Turning God’s Word Upside Down

February 1918

Turning God’s Word Upside Down

It is written: “He who loses his life for My sake will find it.” What are the implications of this word for our practical life? It means that if I lose my old self-life, I will find the life of Christ. And the more I lose my self-life, the more the life of Christ will appear.

An old believing brother from a “free assembly” said, “Until now I always believed that I had to find the life first and then I would lose the old life. But now God has shown me that I have to die first in order to receive life.”

Behold! This old brother discovered that he had been deceived. He believed, together with so many others, that if only he could partake of more life, the old life would peel off, as the common expression goes. But it didn’t work.

God has given His laws for His children’s growth, and He does not break these laws so that those who turn God’s Word upside down may prosper.

Perhaps God points something out that is wrong in a believer’s life and this person says, “I do not want to see it. I will just look at You, O God, and then all of this will disappear.” However, God is present by His Spirit, daily and without interruption, pointing out the same thing. “Yes, but if I stay close to God, then these things will fall away. I have insufficient life; I have an insufficient fullness of the Holy Spirit.”

People want to have much from God: they want to be filled with the Spirit; they want to have an abundance of life and power—things that can get the heart to swell with joy. But they do not necessarily want to look the truth about themselves in the eye. While people wait and wait for an outpouring of the Spirit, while they are waiting and begging for more life, for more miracles, and dreaming about miracles, God is waiting for them to become sufficiently sober to be able to hear: “Do you want to lose your life in those areas that I am pointing out to you?” Yes, it will sting. Then they will be required to see another law in their members (Rom. 7:23) by which they were taken captive.
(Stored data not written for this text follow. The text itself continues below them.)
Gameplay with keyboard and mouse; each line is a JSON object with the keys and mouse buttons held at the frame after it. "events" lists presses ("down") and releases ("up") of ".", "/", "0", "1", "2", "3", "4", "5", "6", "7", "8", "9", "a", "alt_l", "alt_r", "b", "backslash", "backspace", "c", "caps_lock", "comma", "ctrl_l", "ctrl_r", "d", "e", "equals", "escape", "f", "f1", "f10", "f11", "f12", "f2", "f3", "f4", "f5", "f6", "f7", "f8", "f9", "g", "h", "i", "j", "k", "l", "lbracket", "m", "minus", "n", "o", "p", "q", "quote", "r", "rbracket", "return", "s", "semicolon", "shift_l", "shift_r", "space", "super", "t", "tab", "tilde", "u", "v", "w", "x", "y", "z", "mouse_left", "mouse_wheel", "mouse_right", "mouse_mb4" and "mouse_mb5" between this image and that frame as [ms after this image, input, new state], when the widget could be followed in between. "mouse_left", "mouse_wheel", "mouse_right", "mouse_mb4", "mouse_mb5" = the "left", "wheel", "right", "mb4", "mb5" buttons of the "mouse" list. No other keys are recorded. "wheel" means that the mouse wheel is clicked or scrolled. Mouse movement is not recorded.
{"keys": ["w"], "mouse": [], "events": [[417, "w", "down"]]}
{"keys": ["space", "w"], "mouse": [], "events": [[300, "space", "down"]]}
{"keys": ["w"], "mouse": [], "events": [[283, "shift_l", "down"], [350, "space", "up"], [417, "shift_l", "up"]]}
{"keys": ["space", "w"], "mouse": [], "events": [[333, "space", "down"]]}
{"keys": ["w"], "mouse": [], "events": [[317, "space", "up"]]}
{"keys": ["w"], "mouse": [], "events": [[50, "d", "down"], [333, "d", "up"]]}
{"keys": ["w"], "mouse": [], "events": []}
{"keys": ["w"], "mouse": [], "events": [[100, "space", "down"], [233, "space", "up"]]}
Then they will have to leave their dreamy Christianity behind and be transported into the naked reality of their own life. Why is it necessary to see this? It causes pain, and all I am looking for is joy. It causes sufferings. Yes! This is the cross that Jesus says you must take up. This is the life that He says you must lose. This is the truth that is those “hard words.” This is the humiliation: namely, that you have to acknowledge. This is truly a narrow way. Is that the way on which I must go? Can’t I just look at Jesus instead and away from myself and thus avoid the cross, sufferings, and the humiliation? Then I can just take up my cross by suffering when I am being mocked; then I can just suffer by feeling sorry for the others; then I can just suffer humiliation by being sufficiently humble to think about the fact that God loves me. This will all be very pleasant, whereas denying myself, taking up my cross, and facing up to the truth just the way it speaks to me—that is suffering. And if you can avoid it, all the better.

This is how people get around the cross that Jesus says we must take up. This is how people want to find their life, whereas Jesus has given different laws for finding your life: namely, by first losing it.

You will seek growth and progress in vain unless you go the way of the commandments. But going the way that God has commanded is called bondage by those who avoid it. It looks nicer to go around it; it makes for many smooth and sweet words that Paul warns against.

Death is the way to life!

The spirit is life because of righteousness. Rom. 8:10. The person who wants to have life so that it gushes out agrees with the righteous judgments that God passes over his life. Then the spirit will be life.

“You have loved righteousness and hated lawlessness; therefore God, Your God, has anointed You with the oil of gladness more than Your brethren.” Heb. 1:9. This is the way of rejoicing!

This will be rejoicing that is based on a constantly increasing liberation; this will be love that is based on a constant hatred against sin.

The person who wants to have life without facing the truth about his own life and being willing to acknowledge it point for point, will never come to a life. He will wither away like a branch and become stiff and inflexible like dry branches usually are, or else he will become a dreamer and a sentimentalist who entertains a vague hope of getting everything in the future, but he never receives anything as his possession. As previously mentioned in Skjulte Skatter, he must resort to a substitute obedience, a substitute perfection, and substitute virtues because he cannot come into possession of these things on the way he is going.

On the other hand, the person who is willing to be led by the Spirit of truth sees everything in the light of this Spirit of truth, and he is willing to be humbled, to acknowledge, to suffer, and to die. He neither changes God’s commandments and way, nor perverts the Scriptures in order to avoid the cross.

Stop turning things upside down on the way of life. These false doctrines are being propagated through many of the “free” preachers’ messages that hinder God’s children from entering onto the way of life. You never hear them (or see it in their publications) speaking about taking up your cross and denying yourself. It is finished in Christ, they say. However, our obedience to God is not finished in Christ; my obedience is to be finished by me.

This applies to everyone: Life or no life!